Em uma resolução aprovada por aclamação nesta quinta-feira, os eurodeputados criticaram a “repressão sistemática exercida pelo regime Ortega-Murillo, que inclui detenções arbitrárias, desaparecimentos forçados, julgamentos fraudulentos, exílio, desnacionalização, confisco e crimes contra a humanidade”.
Foi assim que se referiram à copresidência compartilhada pelo casal formado por Daniel Ortega e Rosario Murillo, em um texto no qual também denunciaram a “perseguição às igrejas cristãs, aos povos indígenas, à sociedade civil e aos opositores políticos”. “As organizações dissolvidas arbitrariamente devem ser restabelecidas”, enfatizaram, “e deve-se garantir a liberdade de religião e de crença”.
A resolução exige a abertura de uma investigação sobre a morte de Brooklyn Rivera, líder indígena e presidente do partido de oposição YATAMA, que permaneceu desaparecido por 32 meses após ser detido e faleceu sob custódia em maio de 2026. Os eurodeputados também solicitaram a devolução de seus restos mortais à família.
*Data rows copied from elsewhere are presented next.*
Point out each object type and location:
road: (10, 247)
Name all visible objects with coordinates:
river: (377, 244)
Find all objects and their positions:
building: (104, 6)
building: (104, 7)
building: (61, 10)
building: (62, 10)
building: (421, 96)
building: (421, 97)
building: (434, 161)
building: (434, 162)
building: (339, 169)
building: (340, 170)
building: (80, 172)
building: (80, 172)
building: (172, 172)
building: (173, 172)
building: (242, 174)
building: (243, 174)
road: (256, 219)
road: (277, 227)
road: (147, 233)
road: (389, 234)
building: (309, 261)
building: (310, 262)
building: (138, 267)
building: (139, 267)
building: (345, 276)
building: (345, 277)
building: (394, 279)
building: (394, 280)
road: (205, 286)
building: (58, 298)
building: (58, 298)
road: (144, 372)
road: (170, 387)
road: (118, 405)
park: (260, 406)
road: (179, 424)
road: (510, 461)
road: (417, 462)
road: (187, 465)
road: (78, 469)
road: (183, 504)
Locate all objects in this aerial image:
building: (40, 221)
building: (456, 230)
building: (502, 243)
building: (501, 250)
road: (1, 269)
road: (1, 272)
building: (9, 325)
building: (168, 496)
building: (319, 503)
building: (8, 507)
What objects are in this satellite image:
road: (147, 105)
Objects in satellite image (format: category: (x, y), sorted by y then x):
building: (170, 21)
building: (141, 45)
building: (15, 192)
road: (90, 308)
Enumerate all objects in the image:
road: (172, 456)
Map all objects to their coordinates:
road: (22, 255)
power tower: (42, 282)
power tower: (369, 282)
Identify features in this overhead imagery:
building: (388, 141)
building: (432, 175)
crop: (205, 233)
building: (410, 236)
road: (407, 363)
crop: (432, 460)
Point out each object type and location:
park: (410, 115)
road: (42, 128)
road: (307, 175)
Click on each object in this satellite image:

O Parlamento Europeu insistiu, por sua vez, na necessidade de libertar Carlos Brenes e Salvadora Martínez, condenados “sem as devidas garantias a quinze anos de prisão por suposta traição”, bem como “a libertação de todos os presos políticos, a anulação das condenações por motivos políticos, informações sobre seu paradeiro e provas de que continuam vivos”.
“Solicitamos às autoridades nicaraguenses que garantam a todos os detidos acesso a advogados e a seus familiares, atendimento médico e mecanismos de supervisão internacional, e que cumpram as sentenças da Corte Interamericana de Direitos Humanos (CIDH)”, afirmaram os eurodeputados.
Nesse sentido, eles enfatizaram a importância de suspender a aplicação do Acordo de Associação entre a UE e a América Central no que diz respeito à Nicarágua enquanto “persistir a repressão” e ressaltaram que os eurodeputados “não manterão qualquer relação com os representantes do regime”.
“Queremos que se garanta que nenhum recurso da UE ou de organismos multilaterais contribua para fortalecer o regime. Solicitamos também a aplicação de sanções específicas contra os responsáveis por violações dos direitos humanos, incluindo o presidente Ortega e os membros de seu círculo mais próximo”, indica a resolução.
Esta é a segunda resolução nesta legislatura em que o Parlamento Europeu denuncia a repressão do regime nicaraguense, após a aprovada em fevereiro de 2025, quando condenaram a repressão “sistemática” e “arbitrária” exercida pelo governo e exigiram novas medidas de pressão contra ele, com sanções e denúncias dos Estados-membros da UE perante o Tribunal Penal Internacional (TPI).